TASK ITEM >>
Transcribe only the lines in the data below falling between the line with "Como criar no YouTube um canal de sucesso" and the line with "A fenti gondolatok", including those two lines, and leave out any picture.

Records excerpted from a collection
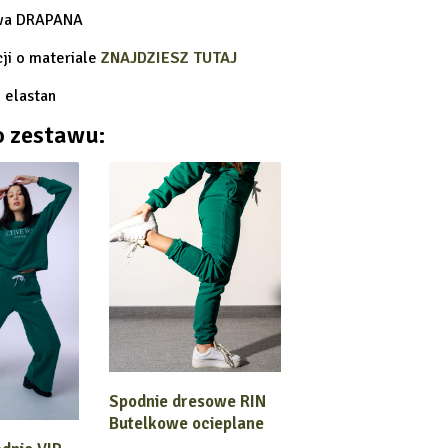
owa DRAPANA
cji o materiale
ZNAJDZIESZ TUTAJ
o zestawu:
Spodnie dresowe RIN
WYBIERZ OPCJĘ
Butelkowe ocieplane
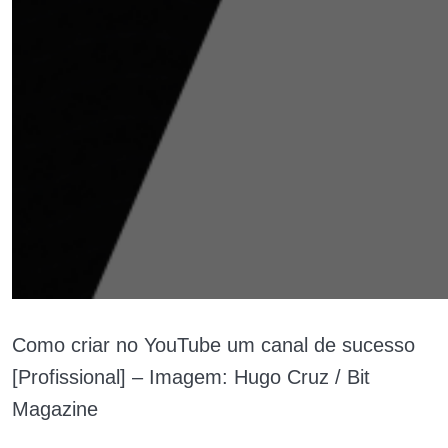
Como criar no YouTube um canal de sucesso
[Profissional] – Imagem: Hugo Cruz / Bit
Magazine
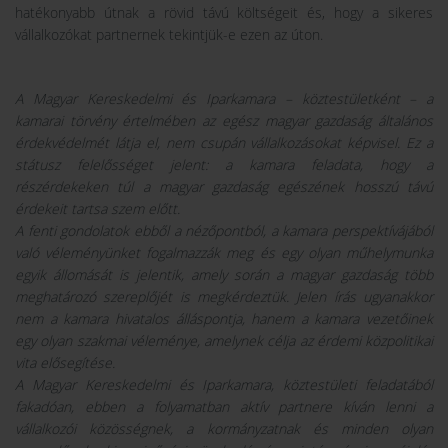
hatékonyabb útnak a rövid távú költségeit és, hogy a sikeres
vállalkozókat partnernek tekintjük-e ezen az úton.
A Magyar Kereskedelmi és Iparkamara – köztestületként – a
kamarai törvény értelmében az egész magyar gazdaság általános
érdekvédelmét látja el, nem csupán vállalkozásokat képvisel. Ez a
státusz felelősséget jelent: a kamara feladata, hogy a
részérdekeken túl a magyar gazdaság egészének hosszú távú
érdekeit tartsa szem előtt.
A fenti gondolatok ebből a nézőpontból, a kamara perspektívájából
való véleményünket fogalmazzák meg és egy olyan műhelymunka
egyik állomását is jelentik, amely során a magyar gazdaság több
meghatározó szereplőjét is megkérdeztük. Jelen írás ugyanakkor
nem a kamara hivatalos álláspontja, hanem a kamara vezetőinek
egy olyan szakmai véleménye, amelynek célja az érdemi közpolitikai
vita elősegítése.
A Magyar Kereskedelmi és Iparkamara, köztestületi feladatából
fakadóan, ebben a folyamatban aktív partnere kíván lenni a
vállalkozói közösségnek, a kormányzatnak és minden olyan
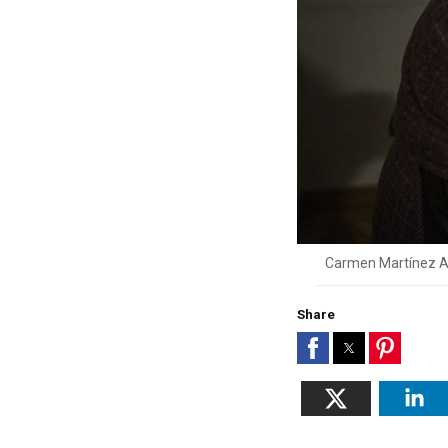
Carmen Martínez Ay
Share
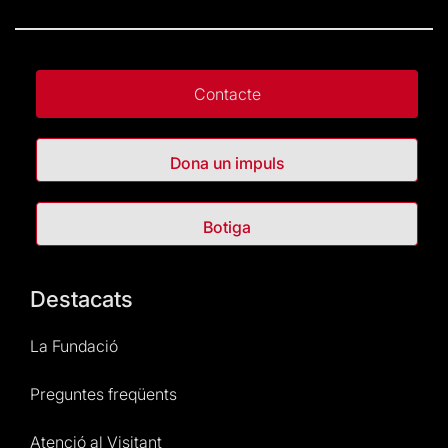
Contacte
Dona un impuls
Botiga
Destacats
La Fundació
Preguntes freqüents
Atenció al Visitant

RESULT OF THIS TASK >>
Como criar no YouTube um canal de sucesso
[Profissional] – Imagem: Hugo Cruz / Bit
Magazine
hatékonyabb útnak a rövid távú költségeit és, hogy a sikeres
vállalkozókat partnernek tekintjük-e ezen az úton.
A Magyar Kereskedelmi és Iparkamara – köztestületként – a
kamarai törvény értelmében az egész magyar gazdaság általános
érdekvédelmét látja el, nem csupán vállalkozásokat képvisel. Ez a
státusz felelősséget jelent: a kamara feladata, hogy a
részérdekeken túl a magyar gazdaság egészének hosszú távú
érdekeit tartsa szem előtt.
A fenti gondolatok ebből a nézőpontból, a kamara perspektívájából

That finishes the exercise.